07/12/2015 Analyse

#Analyse – Après les fausses promesses du big data, place au multi-data

CSA

PAR JEAN-NOËL ZEH, DIRECTEUR SCIENTIFIQUE CHEZ CSA

Jean Noel Zeh 3

Prévoir les comportements d’achat des consommateurs et leurs critères de choix, évaluer l’impact des campagnes de marketing direct heure par heure et les modifier en temps réel ou encore analyser les tendances pour s’assurer de la réussite du lancement de nouveaux services… «tout ceci est possible avec le traitement de volumes importants de données»: voilà ce que le big data nous a promis. Et pourtant, l’enjeu est au-delà du volume! Il est dans la pertinence et la qualité des données.

 

Au big data il convient de préférer le «multi-data sélectif»: c’est-à-dire la capacité de collecter, générer, aspirer de la data choisie car elle est utile. La data (big ou non!) ne doit pas nous envahir. Au contraire, nous devons aller chercher celle qui a un sens et qui permet de mieux répondre à une problématique donnée.

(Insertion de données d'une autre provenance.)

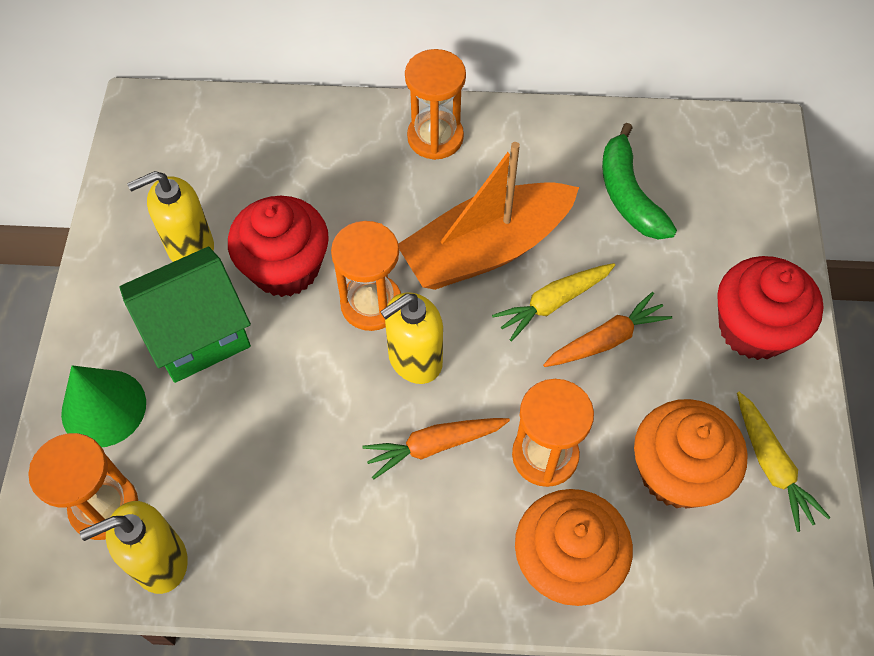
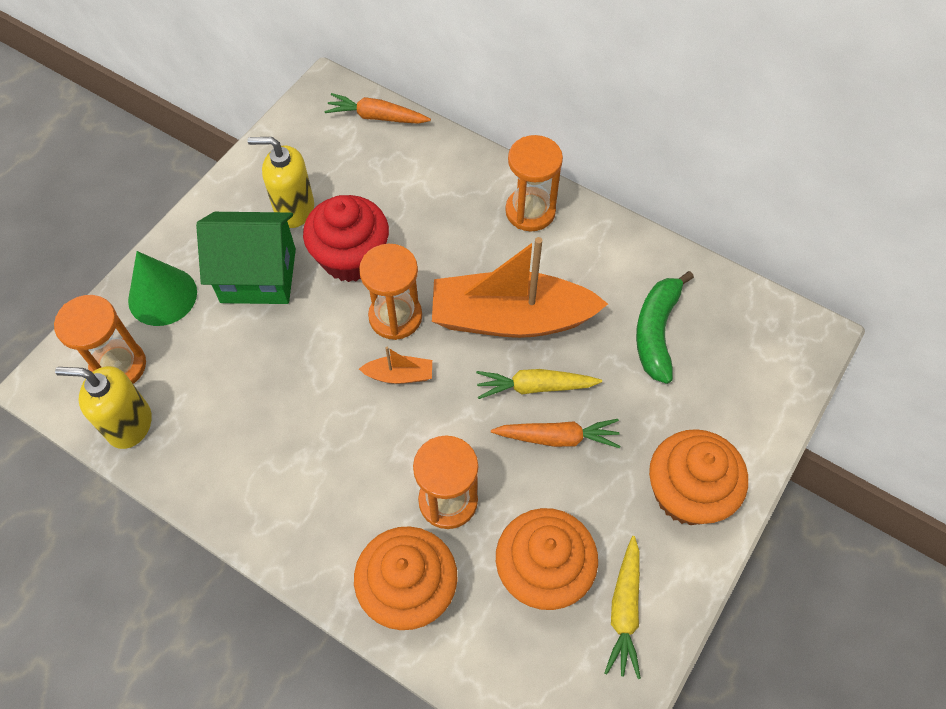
camera: 30 degrees right, 0 degrees up
(414, 359) = (399, 375): yellow soap dispenser -> orange boat
(434, 446) = (370, 447): orange carrot -> orange carrot (377, 117)
(754, 328) = (687, 493): red cupcake -> orange cupcake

Si nous ne savons pas, avant d’intégrer les datas, l’objectif à atteindre, c’est peine perdue.

 

Il est par ailleurs important de s’assurer de la validité d’une information. Un exemple: si en déclaratif le taux d’équipement observé n’est pas le même que celui qui apparait dans la base de données de notre client, quelle donnée croire? Cet exemple illustre le besoin de croiser les sources, de décider de la source fiable, pour s’assurer de la validité de l’information avant de l’analyser et d’en tirer des enseignements.

 

Et puis, si les systèmes d’information internes nous renseignent sur les clients en base, ils ne disent rien sur la situation des clients perdus, des prospects. Disposer de plusieurs sources d’information est donc crucial pour avoir une vision d’un marché dans sa globalité et pour cibler le marché de demain: passer de l’analyse statique à l’analyse prédictive.

 

Si les big data apportent de gros volumes, les enquêtes, elles, fournissent des données structurées, riches et représentatives issues de questionnaires élaborés pour répondre à des problématiques précises. Sans questionnaire comment comprendre les aspirations des consommateurs, comment fixer le prix d’une nouvelle offre, comment construire une stratégie de marque? Si les big data fournissent une photographie de plus en plus détaillée du passé et du présent, seule une enquête permet de se projeter dans le futur. Les deux approches sont complémentaires et s’enrichissent mutuellement.

 

Un modèle prédictif à lui seul ne répondra jamais correctement aux problématiques sans un regard d’expert. C’est cette double compétence d’expertise statistique et de conseil métier qu’il faut valoriser. (…)

 

Un article paru dans la Harvard Business Review récemment et intitulé «Don’t Let Big Data Bury Your Brand» mettait le doigt sur une autre dimension importante. Le big data est traditionnellement utilisé pour des actions à court terme (promotions, campagne média,  programmatic buying…). Il est temps d’utiliser le multi-data (big data, études quantitatives, panel…) pour gérer le capital «marque» en (ré)intégrant les aspirations clients et donc réinvestir le moyen/long terme.

 

Comment expliquer que le secteur historique des études ait perdu beaucoup de temps à appréhender le big data? La réponse est simple: devant la puissance des modélisations (en volume de données) aujourd’hui possible, nous avons voulu voir grand, trop grand, en oubliant de nous poser la question centrale: l’information collectée est-elle pertinente pour répondre à la problématique donnée? La data ne doit pas venir à nous; nous devons aller la chercher, la sélectionner, pour l’intégrer de manière intuitive et empirique: notre rôle est de donner du sens à la data!

 

Aux 4 «V» qui définissent les enjeux du big data  (volume, variété, vitesse, valeur), on pourrait ajouter «validité» (notamment la durée de validité des datas) et «vérité» (quelle vérité nous enseigne le traitement de ces données?). Connaître, créer, croiser, comprendre, conjecturer: voici les 5 «C» du multi-data à mettre en oeuvre dans une quête permanente de pertinence et d’utilité et pour un ciblage fin (scoring et typologie) permettant de réagir en temps réel aux changements de comportement des consommateurs mais aussi dans un souci de pérennisation de la marque.